- **Directions**
Reproduce the records word for word from their first line through the line containing "487.5], [0, 0, 1]] dist [0.048018, -0.013655]", including both ends, and leave the pictures out of your reply.

--- START ---

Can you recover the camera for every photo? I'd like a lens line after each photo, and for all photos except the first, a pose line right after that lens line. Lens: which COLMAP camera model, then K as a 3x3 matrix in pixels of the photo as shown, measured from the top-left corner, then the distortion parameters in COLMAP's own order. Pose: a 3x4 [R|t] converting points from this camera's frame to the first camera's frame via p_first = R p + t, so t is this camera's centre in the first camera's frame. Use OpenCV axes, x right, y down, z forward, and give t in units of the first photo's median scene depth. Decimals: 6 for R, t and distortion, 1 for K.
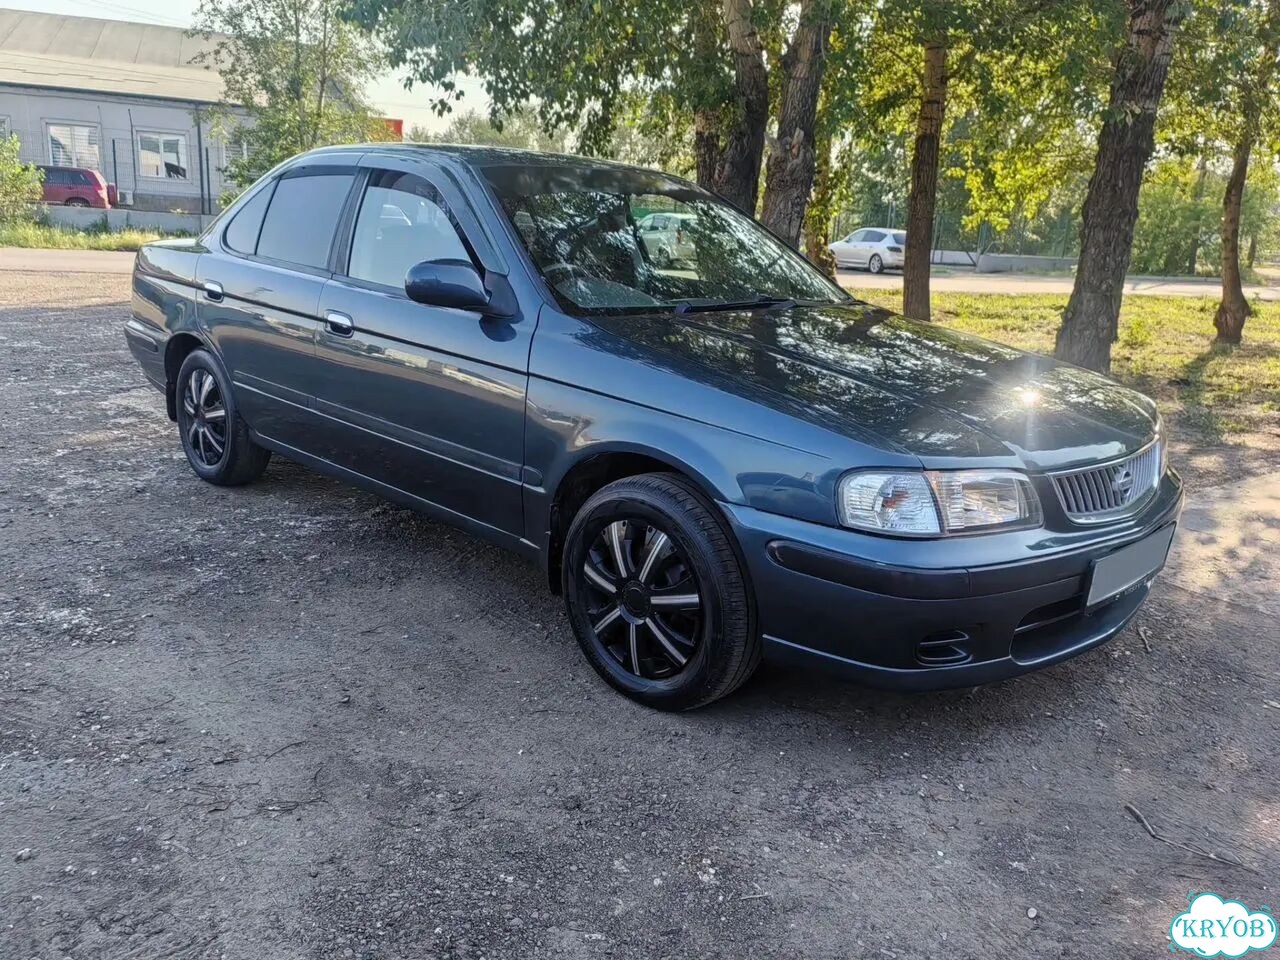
lens RADIAL K [[1009.5, 0, 638.8], [0, 1009.5, 488.4], [0, 0, 1]] dist [0.048018, -0.013655]
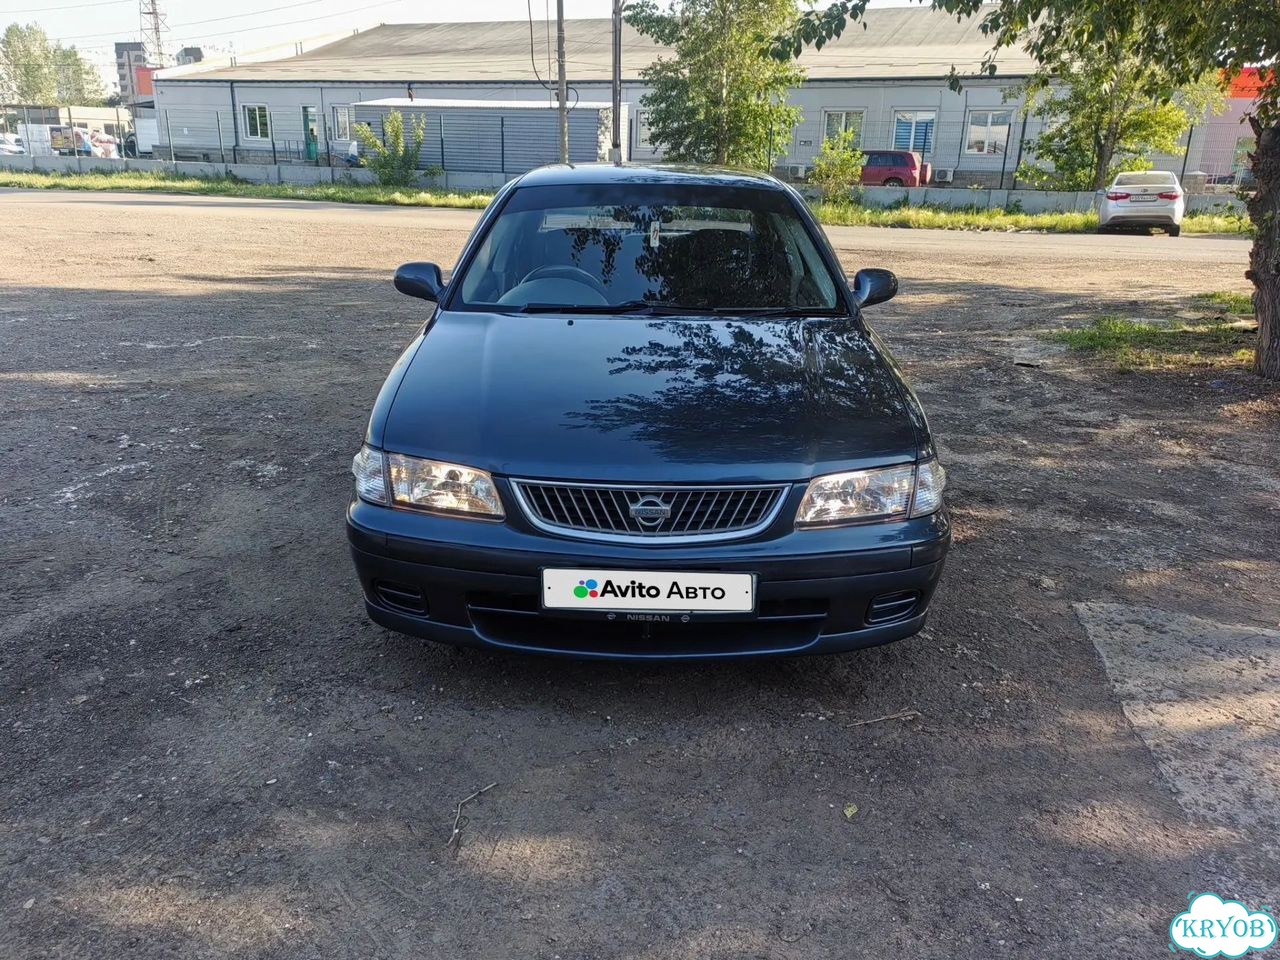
lens RADIAL K [[1009.5, 0, 640.8], [0, 1009.5, 484.9], [0, 0, 1]] dist [0.048018, -0.013655]
pose [[0.698212, 0.184801, -0.691628, 0.973379], [-0.166751, 0.981516, 0.093920, -0.103136], [0.696200, 0.049753, 0.716122, 0.229648]]
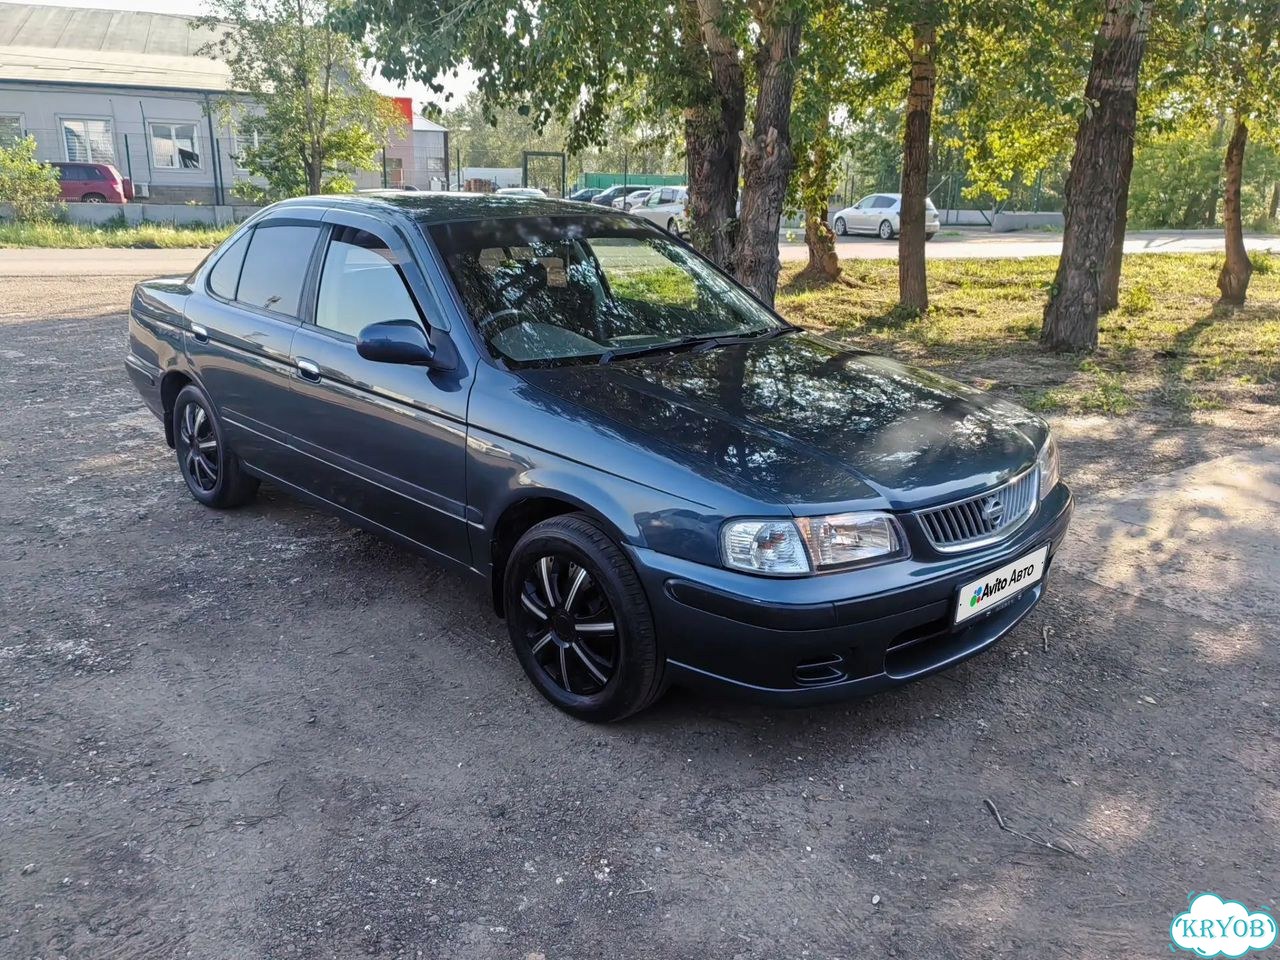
lens RADIAL K [[1009.5, 0, 637.0], [0, 1009.5, 487.5], [0, 0, 1]] dist [0.048018, -0.013655]
pose [[0.999198, -0.029493, -0.027100, 0.096784], [0.030308, 0.999084, 0.030193, -0.064300], [0.026185, -0.030990, 0.999177, -0.103123]]
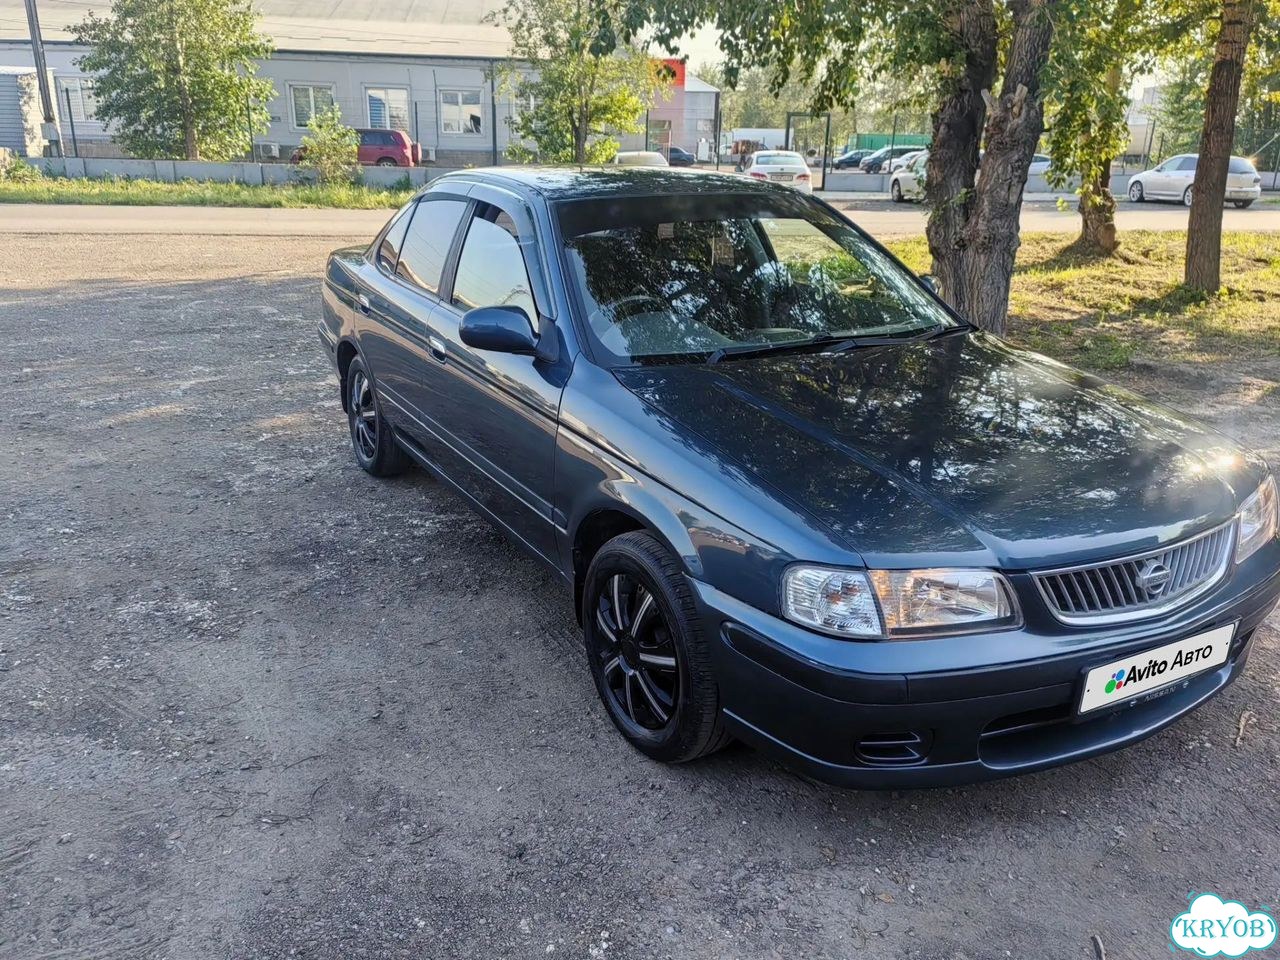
lens RADIAL K [[1009.5, 0, 635.2], [0, 1009.5, 490.0], [0, 0, 1]] dist [0.048018, -0.013655]
pose [[0.962001, 0.053300, -0.267794, 0.229463], [-0.036384, 0.997039, 0.067744, -0.105763], [0.270611, -0.055427, 0.961092, 0.014289]]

--- END ---

- **Solution to the exercise**
Can you recover the camera for every photo? I'd like a lens line after each photo, and for all photos except the first, a pose line right after that lens line. Lens: which COLMAP camera model, then K as a 3x3 matrix in pixels of the photo as shown, measured from the top-left corner, then the distortion parameters in COLMAP's own order. Pose: a 3x4 [R|t] converting points from this camera's frame to the first camera's frame via p_first = R p + t, so t is this camera's centre in the first camera's frame. Use OpenCV axes, x right, y down, z forward, and give t in units of the first photo's median scene depth. Decimals: 6 for R, t and distortion, 1 for K.
lens RADIAL K [[1009.5, 0, 638.8], [0, 1009.5, 488.4], [0, 0, 1]] dist [0.048018, -0.013655]
lens RADIAL K [[1009.5, 0, 640.8], [0, 1009.5, 484.9], [0, 0, 1]] dist [0.048018, -0.013655]
pose [[0.698212, 0.184801, -0.691628, 0.973379], [-0.166751, 0.981516, 0.093920, -0.103136], [0.696200, 0.049753, 0.716122, 0.229648]]
lens RADIAL K [[1009.5, 0, 637.0], [0, 1009.5, 487.5], [0, 0, 1]] dist [0.048018, -0.013655]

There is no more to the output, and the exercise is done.